A Sunny Welcome

This is a special guest blog post from David Green. Here, he details his adventure in Nicaragua installing an off-grid solar system on a school.

"Dear friends, I am the teacher from Santa Maria Zapatera.  In this moment I am in the school, we have internet - is incredible but true, thank you for to be good people, receive our greeting, good luck with you, God bless you."

- Lazaro Eden Garcia

This email was awaiting me upon my return to the U.S. after traveling to Nicaragua to participate in a project to install an off-grid solar power system on a school in a remote community.  It nicely bookended the heart-touching experience of our arrival to the community, where we were welcomed by singing, smiling school children. As our “lancha” (boat) full of volunteers approached the island after a delightful ride across the lake, we came around a point and were greeted with the beautiful sight below, along with song. It was unexpectedly stirring, and there were more than a few eyes that teared up which could be attributed to more than just the breeze that day. 

It is always rewarding to work with children, and to witness their blossoming and becoming empowered. The warm and fuzzy feeling of this goal pervaded the entirety of this trip. From the initial planning stages in the U.S. to the actual implementation, it always felt good to know that the fruits of our labor were directed towards this positive end. Actually spending time with these children in their community, playing with them, sharing meals and lodging with them and their families, working alongside some of the older ones - this made the abstract feeling palpable to me.
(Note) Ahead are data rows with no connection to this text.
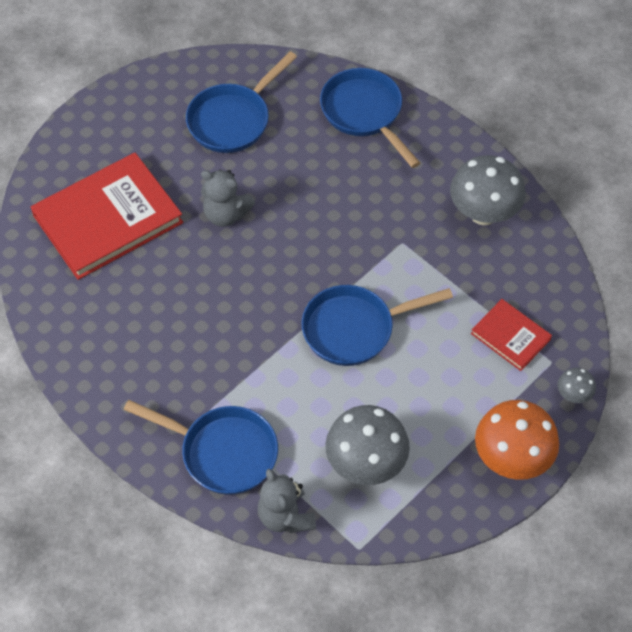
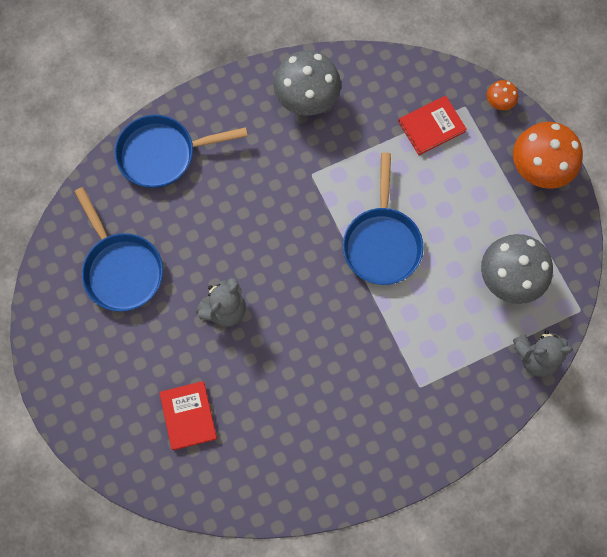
camera: 70 degrees left, 15 degrees up
(108, 219) = (188, 416): red book -> red book, size x0.50
(223, 452) = (463, 388): blue pan -> none
(573, 395) = (499, 103): grey mushroom -> orange mushroom

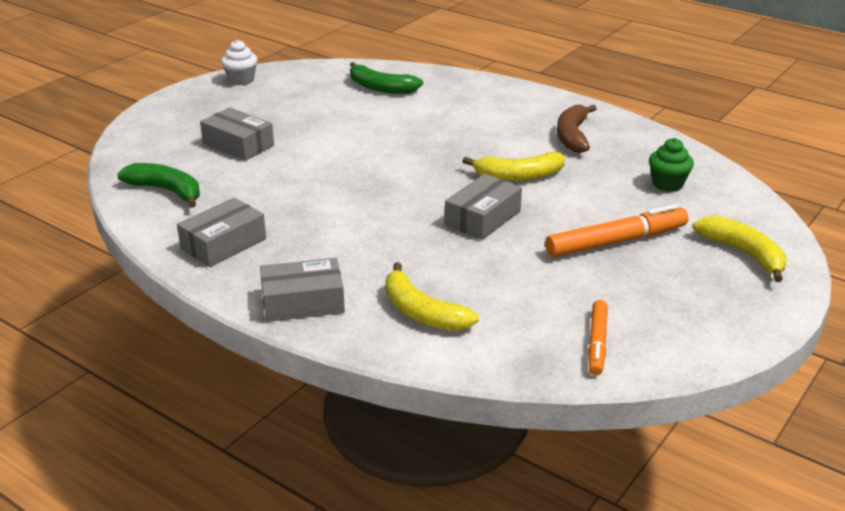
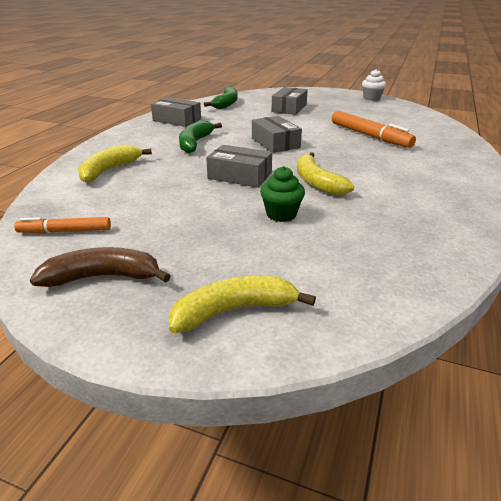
camera: 75 degrees right, 0 degrees up
(303, 302) = (120, 142): grey box -> grey box (275, 143)
(380, 88) = (412, 127): green banana -> green banana (195, 143)
(572, 136) = (418, 198): brown banana -> brown banana (103, 277)
(616, 241) = (228, 231): orange marker -> orange marker (369, 136)
(667, 184) = (363, 253): green cupcake -> green cupcake (281, 214)
(744, 253) = (234, 310): yellow banana -> yellow banana turned 150 degrees counterclockwise

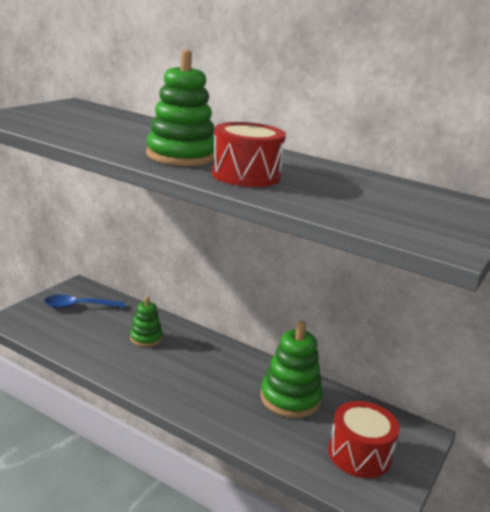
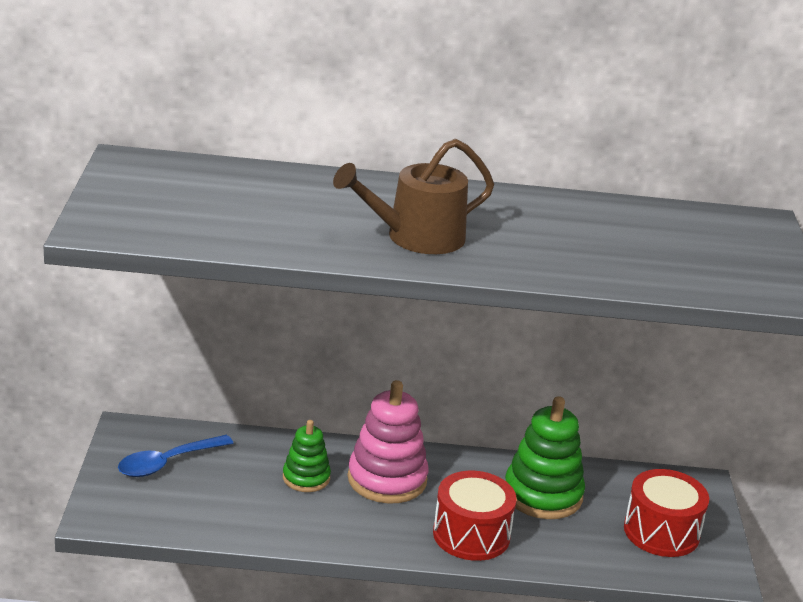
camera: 30 degrees left, 5 degrees up
(181, 156) = (416, 237): green stacking toy -> brown watering can
(194, 354) = (387, 479): none -> pink stacking toy
(246, 175) = (521, 250): red drum -> red drum (471, 535)

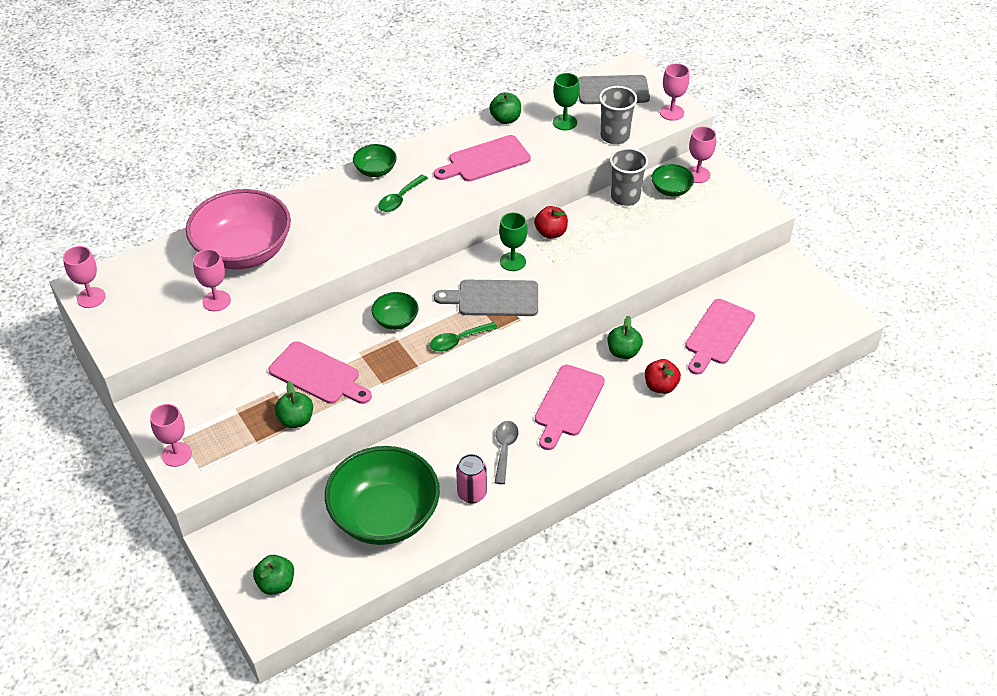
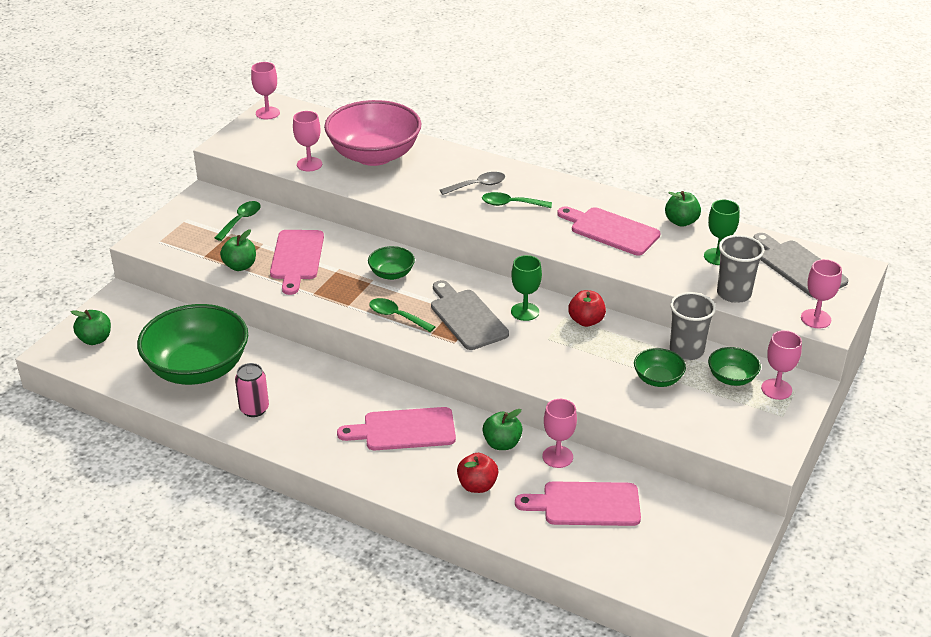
camera: 60 degrees right, 10 degrees down
(177, 454) = (166, 225): pink goblet -> pink goblet (557, 457)
(220, 394) = (241, 220): none -> green spoon
(375, 170) = (533, 179): green bowl -> green bowl (658, 379)
(505, 449) = (319, 410): grey spoon -> grey spoon (477, 186)

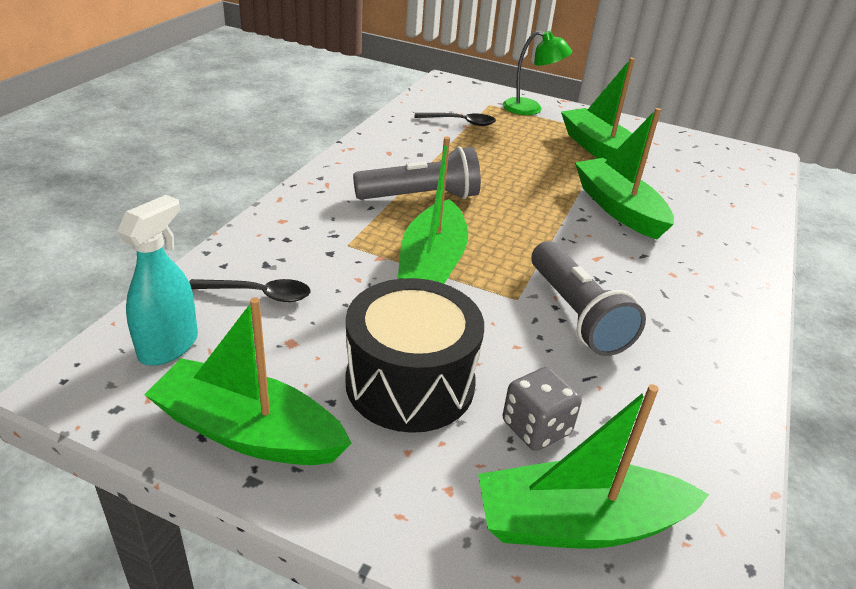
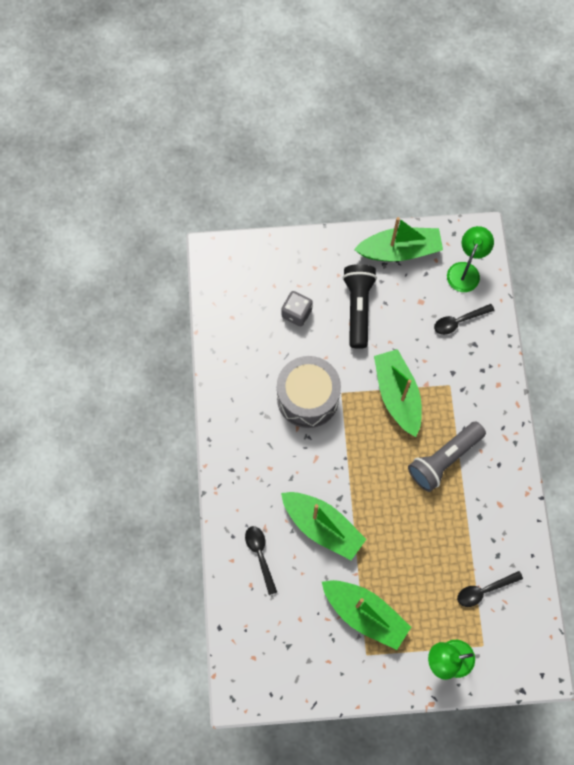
camera: 155 degrees right, 35 degrees up
(169, 346) = (465, 270): turquoise spray bottle -> green lamp
(410, 383) = (358, 308): black drum -> black flashlight
(577, 314) = (307, 398): grey flashlight -> grey drum
(578, 523) = (264, 278): green boat -> none
(713, 217) = (260, 555): none -> black spoon

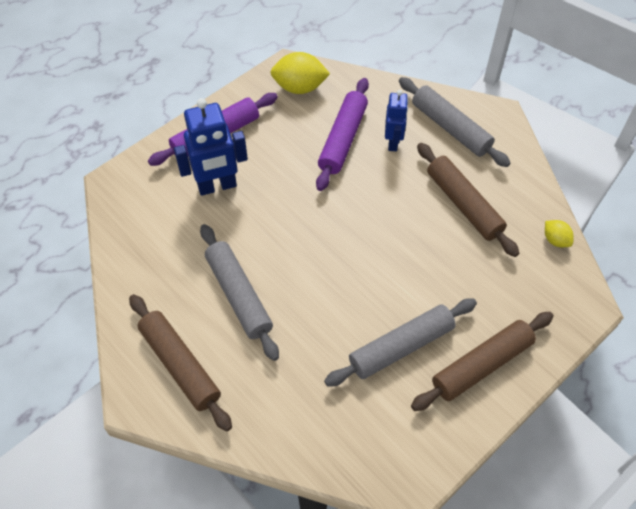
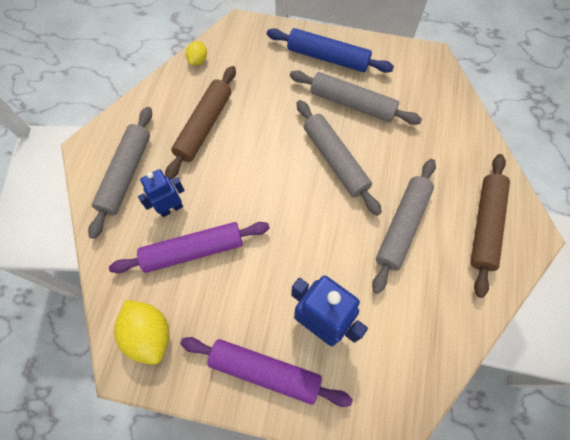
camera: 125 degrees left, 10 degrees up
(346, 287) = (335, 160): none -> grey rolling pin
(481, 365) = (328, 57): brown rolling pin -> blue rolling pin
Although I had done a fair amount of reading and research about Nicaragua while back home, of course it was an entirely different experience to actually be there. It was very eye-opening to compare and contrast how I live in the U.S. to how the majority live in this country, the second poorest in the Western Hemisphere. It made me appreciate  the bounty of resources and opportunities and comforts that I enjoy in the rich country that I was lucky enough to be born in, and rekindled an intention to maintain this perspective of gratitude and relativity upon my return home, and to put effort towards assisting some of the many others that live in such challenging circumstances.  

Even more striking to me was how kind, generous, and open-hearted these people were to us, and to each other, even though they had so little material comforts, and lived in dirt-floored homes. It has led me to reflect upon and to try to tease apart the differences between “material poverty” and “social poverty”. I realized that these understandings would inevitably dull with time back home, immersed in our U.S. culture and I set a further intention - to make it a point to get out of my cocoon of comfort, materialism and rat-race mindset more often, by regularly visiting different, more challenged peoples; abroad or at home. I can’t wait for my next experience.